The world’s first commercial-scale “carbon capture and storage” (CCS) project is set to launch this week at a coal-fired power plant in Canada. The $1.4 billion development marks a major milestone for the fledgling technology, which is seen as critical for cutting global warming pollution from fossil fuels.

The Boundary Dam facility in Saskatchewan province will be formally commissioned Thursday, says the plant’s operator SaskPower, an electric utility.

The 110-megawatt facility will eventually capture about 90 percent of the carbon dioxide emitted from the adjacent coal plant; that captured gas will then be injected into nearby oilfields to help boost petroleum production. While a handful of smaller pilot CCS projects are already up and running worldwide, Boundary Dam is the largest yet, capable of capturing around 1 million metric tons of carbon per year -- or roughly 0.2 percent of Canada’s total annual emissions, SaskPower said.

The International Energy Agency, a Paris-based energy watchdog, hailed the project launch as “a momentous point” in the decades-long effort to develop CCS. “As fossil fuel consumption is expected to continue for decades, deployment of CCS is essential,” Maria van der Hoeven, the agency’s executive director, said in a statement Wednesday. “CCS is the only known technology that will enable us to continue to use fossil fuels and also decarbonize the energy sector.”

The agency estimates that of all the total emissions reductions needed globally by 2050 to avert catastrophic climate change, one-sixth of those cuts should come from CCS at power plants and other industrial operations such as gas processing and steel and fertilizer production. Without the technology, more than two-thirds of the world’s proven fossil fuel reserves would have to stay in the ground in order to avoid the worst effects of global warming, including significantly higher sea levels, more frequent and intense storms and extreme weather patterns, according to IEA's analysis.

Globally, about two dozen CCS projects for power plants are in the planning stages, including three in the United States. Two more U.S. facilities are under construction in Mississippi and Texas.

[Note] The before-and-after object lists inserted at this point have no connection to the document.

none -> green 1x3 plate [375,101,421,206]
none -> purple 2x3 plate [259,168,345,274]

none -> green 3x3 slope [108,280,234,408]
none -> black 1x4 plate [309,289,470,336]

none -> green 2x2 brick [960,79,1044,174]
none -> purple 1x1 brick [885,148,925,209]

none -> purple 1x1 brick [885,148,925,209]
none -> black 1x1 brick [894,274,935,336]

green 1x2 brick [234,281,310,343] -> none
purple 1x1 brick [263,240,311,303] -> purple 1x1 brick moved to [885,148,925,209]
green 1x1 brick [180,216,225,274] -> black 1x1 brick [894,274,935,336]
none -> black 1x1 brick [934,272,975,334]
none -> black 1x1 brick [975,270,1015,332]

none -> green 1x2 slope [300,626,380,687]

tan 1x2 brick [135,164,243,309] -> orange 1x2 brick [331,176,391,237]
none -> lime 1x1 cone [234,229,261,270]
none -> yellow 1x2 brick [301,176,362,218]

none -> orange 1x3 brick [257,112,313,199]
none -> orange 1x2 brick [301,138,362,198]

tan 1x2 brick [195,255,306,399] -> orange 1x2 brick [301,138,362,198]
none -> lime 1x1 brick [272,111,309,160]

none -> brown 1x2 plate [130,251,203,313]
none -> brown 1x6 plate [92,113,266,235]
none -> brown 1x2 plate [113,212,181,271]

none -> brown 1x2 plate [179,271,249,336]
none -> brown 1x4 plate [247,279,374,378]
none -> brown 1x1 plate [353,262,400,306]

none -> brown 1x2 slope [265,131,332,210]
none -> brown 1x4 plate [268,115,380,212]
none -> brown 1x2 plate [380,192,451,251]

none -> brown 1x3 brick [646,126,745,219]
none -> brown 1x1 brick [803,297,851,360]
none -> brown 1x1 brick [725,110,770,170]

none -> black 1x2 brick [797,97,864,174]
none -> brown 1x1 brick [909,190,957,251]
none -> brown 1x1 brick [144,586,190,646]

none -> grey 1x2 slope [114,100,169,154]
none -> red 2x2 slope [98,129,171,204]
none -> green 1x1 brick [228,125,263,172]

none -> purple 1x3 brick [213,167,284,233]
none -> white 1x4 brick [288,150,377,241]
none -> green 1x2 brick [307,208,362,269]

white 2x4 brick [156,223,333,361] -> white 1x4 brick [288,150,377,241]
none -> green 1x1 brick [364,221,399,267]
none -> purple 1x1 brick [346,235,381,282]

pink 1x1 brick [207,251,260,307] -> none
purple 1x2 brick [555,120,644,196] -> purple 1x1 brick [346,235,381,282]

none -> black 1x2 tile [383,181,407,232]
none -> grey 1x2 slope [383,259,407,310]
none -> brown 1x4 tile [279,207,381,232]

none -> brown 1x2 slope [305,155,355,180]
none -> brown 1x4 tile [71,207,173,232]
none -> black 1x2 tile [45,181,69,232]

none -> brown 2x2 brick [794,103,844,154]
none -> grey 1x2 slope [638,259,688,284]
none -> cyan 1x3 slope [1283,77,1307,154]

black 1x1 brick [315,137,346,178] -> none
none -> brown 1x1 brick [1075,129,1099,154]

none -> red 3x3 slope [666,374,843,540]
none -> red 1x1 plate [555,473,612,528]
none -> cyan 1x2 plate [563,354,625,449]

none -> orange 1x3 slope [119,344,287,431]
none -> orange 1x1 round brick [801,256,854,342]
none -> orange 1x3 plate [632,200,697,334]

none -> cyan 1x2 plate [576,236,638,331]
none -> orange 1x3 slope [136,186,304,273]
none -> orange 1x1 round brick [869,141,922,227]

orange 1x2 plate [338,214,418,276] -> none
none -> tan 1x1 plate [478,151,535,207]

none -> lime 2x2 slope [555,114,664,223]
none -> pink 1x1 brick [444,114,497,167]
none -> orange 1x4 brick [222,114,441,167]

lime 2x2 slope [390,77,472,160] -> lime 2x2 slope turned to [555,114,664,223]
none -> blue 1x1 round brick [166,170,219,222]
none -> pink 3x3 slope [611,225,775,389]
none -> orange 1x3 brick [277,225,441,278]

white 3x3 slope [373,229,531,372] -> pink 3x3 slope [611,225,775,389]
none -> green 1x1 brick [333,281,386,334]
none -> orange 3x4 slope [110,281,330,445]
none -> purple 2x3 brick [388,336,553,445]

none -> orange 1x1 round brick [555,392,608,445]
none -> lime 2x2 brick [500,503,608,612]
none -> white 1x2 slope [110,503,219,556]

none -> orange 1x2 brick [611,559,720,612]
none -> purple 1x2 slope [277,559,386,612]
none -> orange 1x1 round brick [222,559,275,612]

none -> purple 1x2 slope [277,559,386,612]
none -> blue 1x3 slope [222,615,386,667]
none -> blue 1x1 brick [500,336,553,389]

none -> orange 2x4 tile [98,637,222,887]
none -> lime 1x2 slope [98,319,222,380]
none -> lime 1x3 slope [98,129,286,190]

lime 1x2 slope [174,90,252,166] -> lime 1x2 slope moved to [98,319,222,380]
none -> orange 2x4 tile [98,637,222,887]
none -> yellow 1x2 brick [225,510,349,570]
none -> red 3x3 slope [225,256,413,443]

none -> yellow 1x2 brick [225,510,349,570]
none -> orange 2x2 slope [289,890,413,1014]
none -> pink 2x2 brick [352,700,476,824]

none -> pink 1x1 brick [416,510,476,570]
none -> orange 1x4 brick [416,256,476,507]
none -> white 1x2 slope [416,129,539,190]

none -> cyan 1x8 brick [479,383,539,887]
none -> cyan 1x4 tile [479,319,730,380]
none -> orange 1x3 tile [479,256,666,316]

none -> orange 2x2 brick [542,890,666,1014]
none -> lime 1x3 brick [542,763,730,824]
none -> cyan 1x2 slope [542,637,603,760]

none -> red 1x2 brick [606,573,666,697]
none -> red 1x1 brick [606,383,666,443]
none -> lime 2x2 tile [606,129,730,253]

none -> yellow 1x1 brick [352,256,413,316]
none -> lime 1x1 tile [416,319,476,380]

Nearly all of the projects, however, have been plagued with long delays and significant cost overruns. Mississippi Power’s project in Kemper County, for instance, is projected to cost $5.6 billion -- more than twice as much as initially forecast. Construction began in 2010, though the facility isn’t slated to start operations until mid-2015. Last year, Norway’s government halted a full-scale CCS project at the Mongstad oil refinery, citing high costs and technical challenges.

Critics of CCS argue that energy companies and government agencies shouldn’t be plowing tens of billions of dollars into projects that extend the burning of polluting fossil fuels. Instead, the money would be better spent on improving renewable energy technologies like solar and wind power and making the zero-emissions sources easier and cheaper to use.

CCS is “a waste of vital capital that should be invested in conservation, efficiency and renewable [energy],” John Bennett, director of Sierra Club in Canada, told The Canadian Press this week. “It doesn’t get us off fossil fuels. We can no longer talk in terms of using less of them; we have to be working towards eliminating them.”

The Union of Concerned Scientists, a science advocacy group, acknowledges that CCS is one of a range of cleaner technologies that could reduce carbon pollution in the electric power sector, which is the single largest contributor to U.S emissions. But it says long-term strategies that rely heavily on CCS for cutting emissions “are more expensive than scenarios that rely on energy efficiency and renewables,” according to a recent report.

Carbon-capture proponents said they hope the launch of Canada’s Boundary Dam can help silence the skeptics and show that CCS belongs in a future low-carbon energy sector. “Boundary Dam is working proof for naysayers … that full-scale CCS on power generation now exists and works commercially to deliver electricity, with no subsidy,” Stuart Haszeldine, director of Scottish Carbon Capture & Storage, told the Guardian. The plant’s opening could “create ripples worldwide,” he said.